Of course, the main attraction here is the three images: Shakespeare’s admirers want to know what the man looked like. But why is that? And why does it matter to us, as it most evidently does, that he look like the self-confident rogue of the Chandos portrait rather than the “puddingy” schlub of the Stratford bust? Perhaps because we want to think that the author of those magnificent plays and poetry looked the part, just as a lover wants to think his beloved lovely. Perhaps because, as the best portraitists have understood, a well-made image can convey important qualities of character and temperament.

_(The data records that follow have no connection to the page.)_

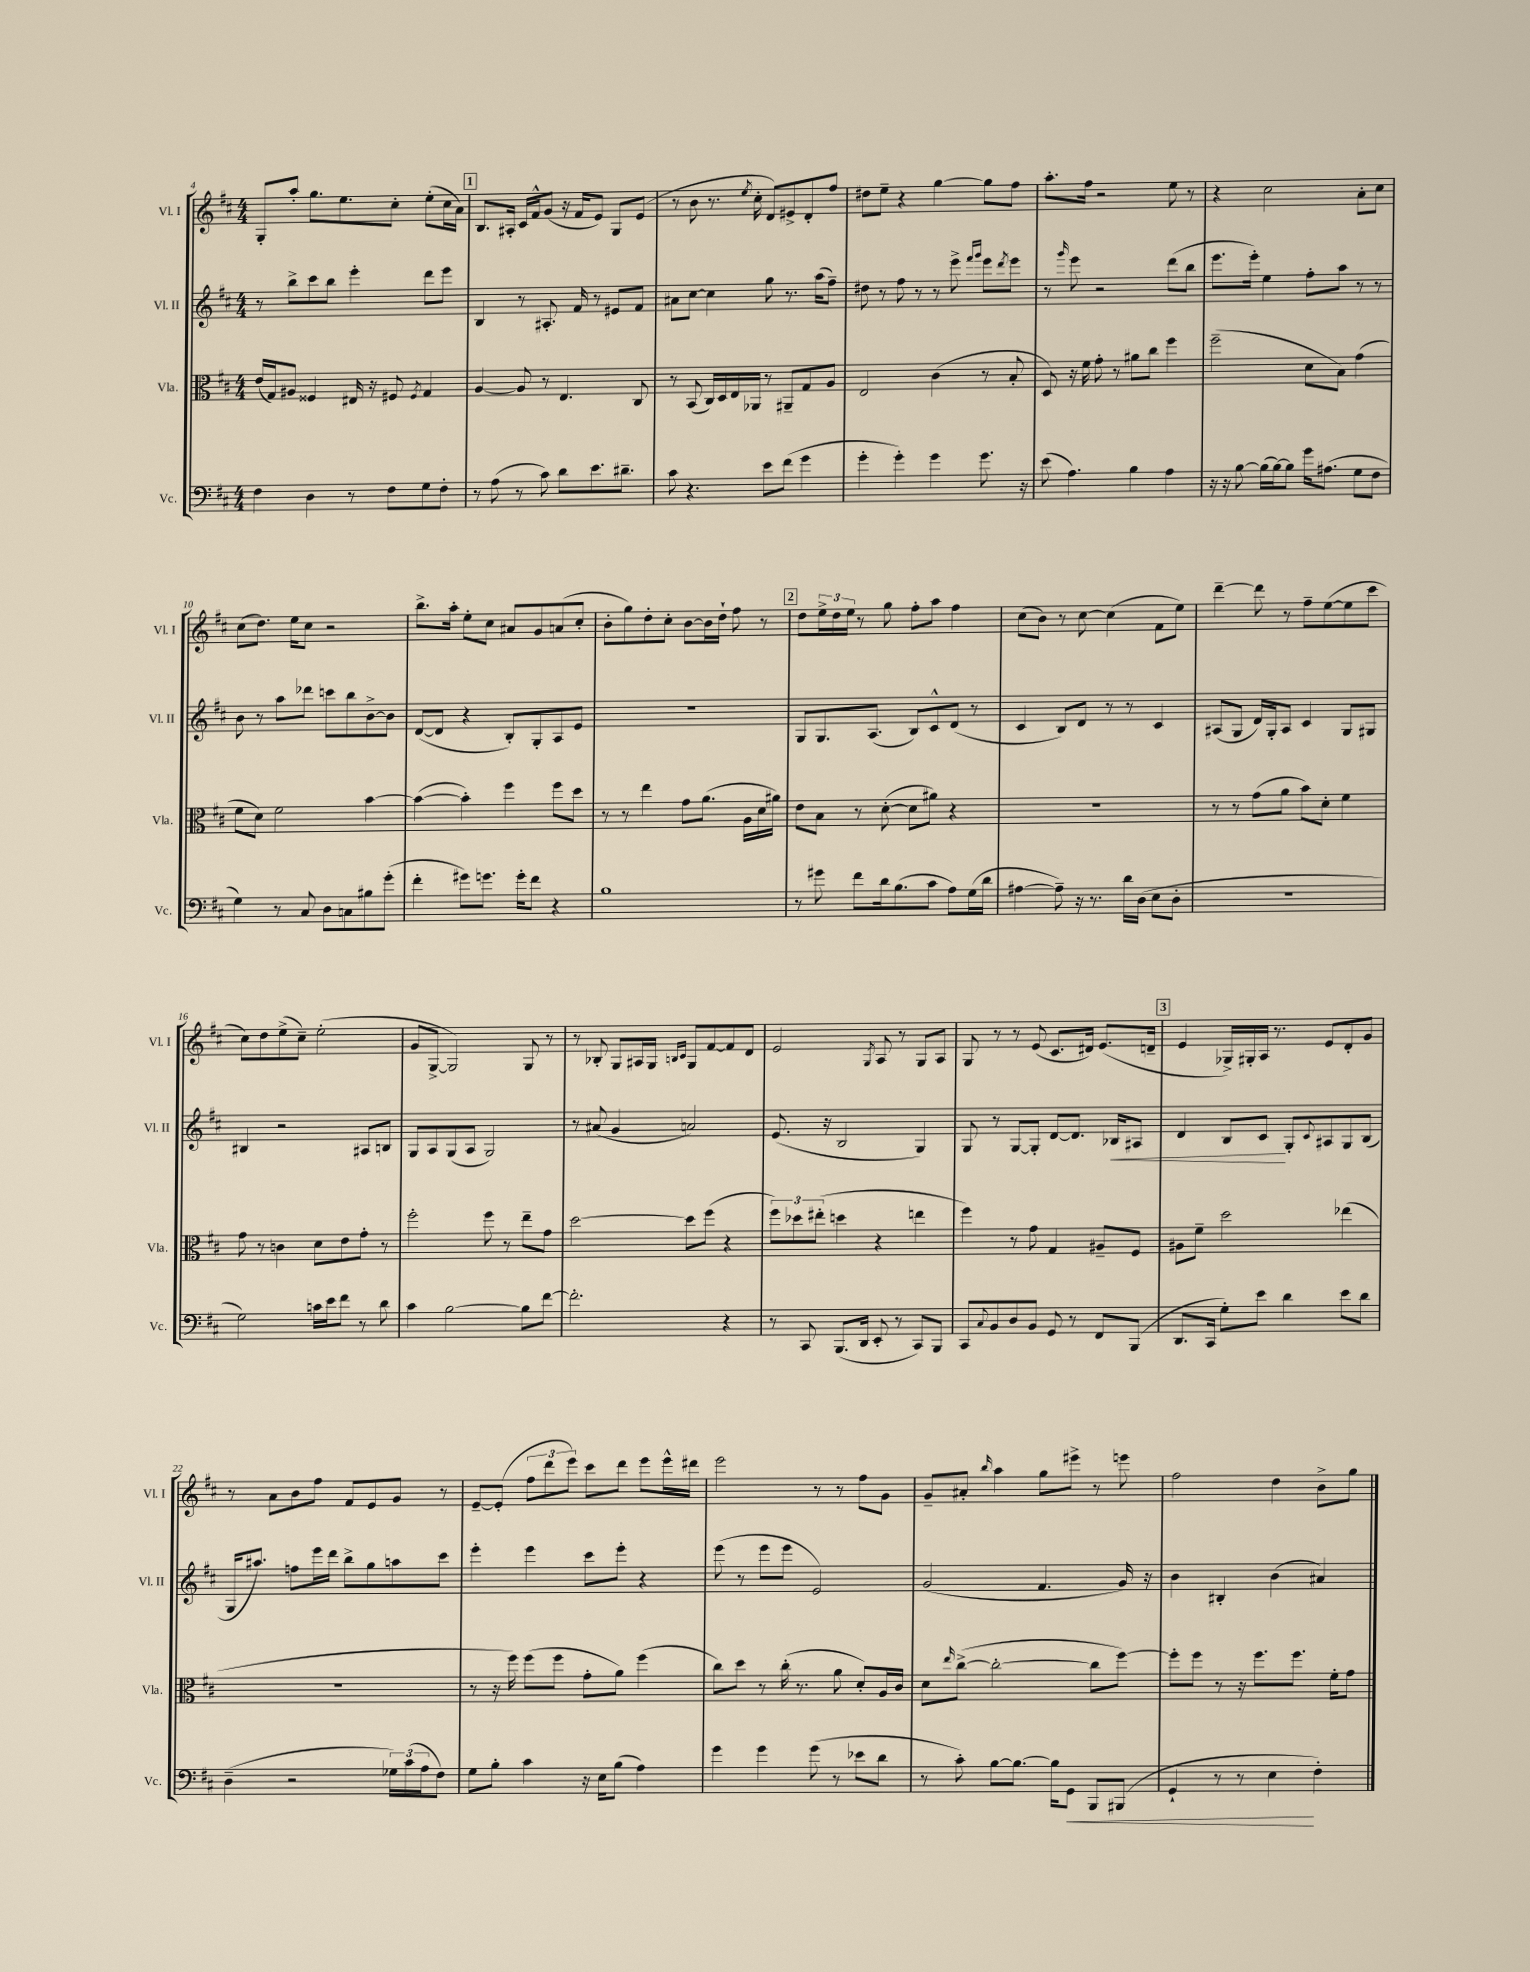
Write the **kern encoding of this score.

**kern	**kern	**kern	**kern
*staff4	*staff3	*staff2	*staff1
*clefF4	*clefC3	*clefG2	*clefG2
*k[f#c#]	*k[f#c#]	*k[f#c#]	*k[f#c#]
*M4/4	*M4/4	*M4/4	*M4/4
4F#\	(16e/LL	8r	8G'/L
.	16G/J)	.	.
.	8A#/J	8bb^\L	8aa'/J
4D\	4F##/	8ccc#\	8.gg\L
.	.	8bb\J	.
.	.	.	8.ee\
8r	16E#/	4eee'\	.
.	16r	.	.
8F#\L	8F#/	.	8cc#'\J
.	8qF#/	.	.
8G\	4G/	8ddd\L	(8ee'\L
8F#'\J	.	8eee\J	16cc#\L
.	.	.	16a\JJ)
=	=	=	=
8r	[4A/	4B/	8.B/L
(8A\	.	.	.
.	.	.	16A#'/Jk
8r	8A/]	8r	16c#/LL
.	.	.	16f#^^/J
8c#\)	8r	8.A#'/	(8g/J
8d\L	4.E/	.	16r
.	.	16f#/	16f#/LK
8.e\	.	8r	8e/J)
.	.	8e#/L	8G/L
8.d#~\J	.	.	.
.	8C#/	8f#/J	(8e/J
=	=	=	=
8c#\	8r	8a#\L	8r
4.r	(8BB/	[8cc#\J	8b\
.	16C#/LL)	4cc#\]	8.r
.	16D/	.	.
.	16E/	.	.
.	.	.	8qee/
.	16AA-/JJ	.	16cc#'\
8e\L	8r	8gg\	8d/L)
(8f#\J	8AA#~/L	8.r	8e#^/
4g\	8G/	.	8d'/
.	.	(16aa\LK	.
.	8A/J	8ff#~\J)	8ff#/J
=	=	=	=
4g'\	2E/	8dd#\	8dd#\L
.	.	8r	8ee~\J
4g'\)	.	8ff#\	4r
.	.	8r	.
4g\	(4c#\	8r	[4gg\
.	.	8eee^\	.
.	.	16qqfff#/LL	.
.	.	16qqggg/JJ	.
8.g\	8r	8eee\L	8gg\]L
.	.	8qddd/	.
.	8B'/	8eee\J	8ff#\J
16r	.	.	.
=	=	=	=
(8e\	8D/)	8r	8.aa'\L
.	.	16qqggg/	.
4.A\)	16r	8eee\	.
.	16f#\	.	16ff#\Jk
.	8g'\	2r	2r
.	8r	.	.
4B\	8a#\L	.	.
.	8cc#\J	.	.
4A\	4ff#\	(8ddd\L	8ee\
.	.	8bb\J	8r
=	=	=	=
16r	(2ff#~\	8.eee\L	4r
16r	.	.	.
[8B\	.	.	.
.	.	16eee'\Jk)	.
(16B\]LL	.	4ee\	2cc#\
[16B\J)	.	.	.
8B\]J	.	.	.
16g\LK	8d\L	8ff#'\L	.
(8.A#\J	.	.	.
.	8B\J)	8aa\J	.
8G\L	(4g\	8r	8a'\L
8F#\J	.	8r	8cc#\J
=	=	=	=
4G\)	8f#\L	8b\	(8cc#\L
.	8d\J)	8r	8.dd\J)
8r	2f#\	8aa\L	.
.	.	.	16ee\LK
8C#/	.	8ddd-\J	8cc#\J
8D\L	.	8ccc\L	2r
8C\	.	8bb\	.
8B#\	[4b\	[8b^\	.
(8g'\J	.	8b\]J	.
=	=	=	=
4f#'\	(4b\_	([8d/L	8.bb^\L
.	.	8d/]J	.
.	.	.	16aa'\Jk
8g#\L)	4b'\])	4r	8ee'\L
8.g\J	.	.	8cc#\J
.	4ff#\	8B'/L)	8a#/L
16g'\LK	.	.	.
8f#\J	.	8G'/	8g/
4r	8ff#\L	8A/	(8a/
.	8dd\J	8e/J	8cc#'/J
=	=	=	=
1B	8r	1r	8b'\L
.	8r	.	8gg\)
.	4ee\	.	8dd'\
.	.	.	8cc#'\J
.	8g\L	.	[8b\L
.	(8.a\J	.	16b\]L
.	.	.	16dd`\JJ
.	.	.	8ff#\
.	16A\LL	.	.
.	16d\	.	8r
.	16a#\JJ)	.	.
=	=	=	=
8r	8e\L	8G/L	8dd\L
8g#\	8B\J	8.G/	24ee^\L
.	.	.	24dd\
.	.	.	24ee\JJ
8f#\L	8r	.	8r
.	.	(8.A/J	.
16d\k	([8d'\	.	8gg\
(8.B\	.	.	.
.	8d\]L	8B/L)	8ff#'\L
8c#\J	8a#\J)	8c#^^/	8aa\J
8A\L)	4r	(8d/J	4ff#\
(16G\L	.	8r	.
16d\JJ	.	.	.
=	=	=	=
[4A#\	1r	4c#/	(8cc#\L
.	.	.	8b\J)
8A#~\])	.	8B/L)	8r
16r	.	8d/J	[8cc#\
8.r	.	.	.
.	.	8r	(4cc#\]
16d\LL	.	8r	.
(16D\JJ	.	.	.
8E\L	.	4c#/	8f#\L
8D'\J	.	.	8ee\J)
=	=	=	=
1r	8r	(8A#/L	[4ddd~\
.	8r	8G/J	.
.	(8g\L	16d/LL)	8ddd\]
.	.	16G'/J	.
.	8a\J	8A#/J	8r
.	8b\L)	4c#/	8ff#~\L
.	8d'\J	.	([8ee\
.	4f#\	8G/L	8ee\]
.	.	8G#/J	8ccc#\J
=	=	=	=
2G\)	8g\	4B#/	8cc#\L)
.	8r	.	8dd\
.	4c\	2r	(8ee^\
.	.	.	8cc#~\J)
16c\LL	8d\L	.	(2ee'\
16e\J	.	.	.
8f#\J	8e\	.	.
8r	8g'\J	8A#/L	.
8d\	8r	8B/J	.
=	=	=	=
4c#\	2ff#'\	8G/L	8g/L
.	.	8A/	[8G^/J
[2B\	.	(8G/	2G/])
.	.	8A/J	.
.	8ff#\	2G/)	.
.	8r	.	.
8B\]L	8ee~\L	.	8G/
[8f#\J	8g\J	.	8r
=	=	=	=
2.f#'\]	[2dd\	8r	8r
.	.	(8a#/	8B-'/
.	.	4g/	8G/L
.	.	.	16A#/L
.	.	.	16G/JJ
.	.	.	16qqB/LL
.	.	.	16qqc#/JJ
.	8dd\]L	2a/)	8G/L
.	(8ff#\J	.	[8f#/
4r	4r	.	8f#/]
.	.	.	8d/J
=	=	=	=
8r	12ff#\L)	(8.e/	2e/
.	12dd-\	.	.
8CC#/	.	.	.
.	(12ee#'\J	.	.
.	.	16r	.
(8.BBB/L	4dd\	2B/	.
16DD/Jk	.	.	.
.	.	.	8qG/
8EE'/	4r	.	8A/
8r	.	.	8r
8CC#/L)	4ee\	4G/)	8G/L
8BBB/J	.	.	8A/J
=	=	=	=
8CC#/L	4ff#\)	8G/	8G/
8qqC#/	.	.	.
8BB/	.	8r	8r
8D/	8r	[8G/L	8r
8BB/J	8g\	8G'/]J	(8e/
8GG/	4G/	[8d/L	8.c#/L
8r	.	8.d/]J	.
.	.	.	16d#/Jk)
8FF#/L	8A#~/L	.	(8.e/L
.	.	16B-/LK	.
(8BBB/J	8F#/J	8A#/J	.
.	.	.	16d~/Jk
=	=	=	=
8.DD/L	8A#\L	4d/	4e/
.	8f#~\J	.	.
16CC#/Jk	.	.	.
8G'\L)	2dd\	8B/L	16G-^/LL)
.	.	.	16G#'/
8e\J	.	8c#/J	16A/JJ
.	.	.	8.r
4d\	.	8G'/L	.
.	.	8qqc#/	.
.	.	8A#/	8e/L
8e\L	(4ee-\	8G/	8d'/
8d\J	.	(8B/J	8g/J
=	=	=	=
(4D~\	1r	16G/LK	8r
.	.	8.aa#/J)	.
.	.	.	8a\L
2r	.	8ff\L	8b\
.	.	16eee\L	8ff#\J
.	.	16ddd\JJ	.
.	.	8bb^\L	8f#/L
.	.	8gg\	8e/
24G-\LL)	.	8aa\	8g/J
(24c#\	.	.	.
24A\J	.	.	.
8F#\J)	.	8ccc#\J	8r
=	=	=	=
8G\L	8r	4eee'\	[8e~/L
8B'\J	16r	.	(8e'/]J
.	16ff#\)	.	.
4c#\	(8ff#\L	4eee\	12ff#\L
.	.	.	12ddd\
.	8ff#\J	.	.
.	.	.	12eee\J)
16r	8g'\L	8ccc#\L	8ccc#\L
16E\LK	.	.	.
(8B\J	8a\J)	8eee'\J	8ddd\J
4A\)	(4ff#\	4r	8eee\L
.	.	.	16eee^^\L
.	.	.	16ddd#\JJ
=	=	=	=
4g\	8cc#\L)	(8eee\	2eee\
.	8dd\J	8r	.
4g\	8r	8eee\L	.
.	(16cc#'\	8eee\J	.
.	8.r	.	.
(8g\	.	2e/)	8r
8r	8a\	.	8r
8e-\L	8d'/L)	.	8ff#\L
8d\J	16A/L	.	8g\J
.	16c#/JJ	.	.
=	=	=	=
8r	8d\L	(2g/	8g~/L
.	16qqee/	.	.
8c#'\)	([8cc#^\J	.	8a#'/J
.	.	.	16qqbb/
[8B\L	2cc#'\_	.	4aa\
8.B\_J	.	.	.
.	.	4.f#/	8gg\L
16B\]LK	.	.	.
8GG\J	.	.	8eee#^\J
8BBB/L	8cc#\]L	.	8r
(8BBB#/J	[8ff#\J)	16g/)	8eee\
.	.	16r	.
=	=	=	=
4GG`/	8ff#'\]L	4b\	2ff#\
.	8ff#\J	.	.
8r	8r	4B#'/	.
8r	16r	.	.
.	8.ff#\L	.	.
4E\	.	(4b\	4dd\
.	8.ff#\J	.	.
4F#'\)	.	4a#/)	8b^\L
.	16f#'\LK	.	.
.	8g\J	.	8gg\J
==	==	==	==
*-	*-	*-	*-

Hamlet certainly thought so, as he implored his mother to look first on the portrait of Old Denmark, with “an eye like Mars to threaten and command,” and then on the portrait of his murderer-brother, who looked “like a mildewed ear.” As a friend suggested to me, perhaps the reason we are so maddened by the Stratford bust is because it indicates that Shakespeare, a man of unparalleled brilliance, let himself go at the end of his life, returning to Stratford “to get rich and fat” instead of working at his calling. Was the world denied a masterpiece or two by this choice? Is it selfish of us to hold such a decision against him?As with so many other aspects of William Shakespeare’s life, those who search his portraits for insight are bound to be disappointed: They leave shadows of meaning but few revelations. Even the Chandos portrait, best of the three, is cryptic. Barring any new discovery, frustrated fans can only return to Shakespeare’s real legacy, his writings. To quote Ben Jonson’s introductory poem from the First Folio, Reader looke / not on his Picture, but his Booke.
Blake Seitz is assistant editor of the Washington Free Beacon.